In conclusion, let me remind all political actors of the trend of the Cedi for the last twenty years. The trend of our currency since 1998 is purely exponential with a curve: y=9E-07e0.0004x and correlation coefficient of R² = 0.9277. These are fact I share as an art of impressionism but for the lay person it means that your value in Ghana cedi will fall by half almost certainly every five years. But for those who bet against the Cedi they will increase their worth 50% every 5 years.
People will elect to preserve wealth in forms they find more enduring. Money is thus a universal medium of exchange that enables people to convert almost everything into almost anything else. The essential question in our dilemma of the falling cedi should be what are we converting our resources to although we could be truly self-sufficient with same?
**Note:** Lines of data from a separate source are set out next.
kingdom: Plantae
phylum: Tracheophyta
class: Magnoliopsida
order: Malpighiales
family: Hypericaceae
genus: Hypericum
Everyone always wants dollar which drives its demand because everyone else also always wants dollar. This may mean we are exchanging all our resources for dollar which in itself means nothing except as a means for what we truly want or need. My last thoughts are that, what can we have as a tribe without needing the dollar? I pray in our pursuits to arrest the cedi we find these answers rather than offertories in dollars, then perhaps we would have solved one of our old aged problems, the dollarization of our economy.
My name is Yaw Sompa and it is indeed an AfricaLearn revolution, #EducatingTheMind #TransformingTheLand.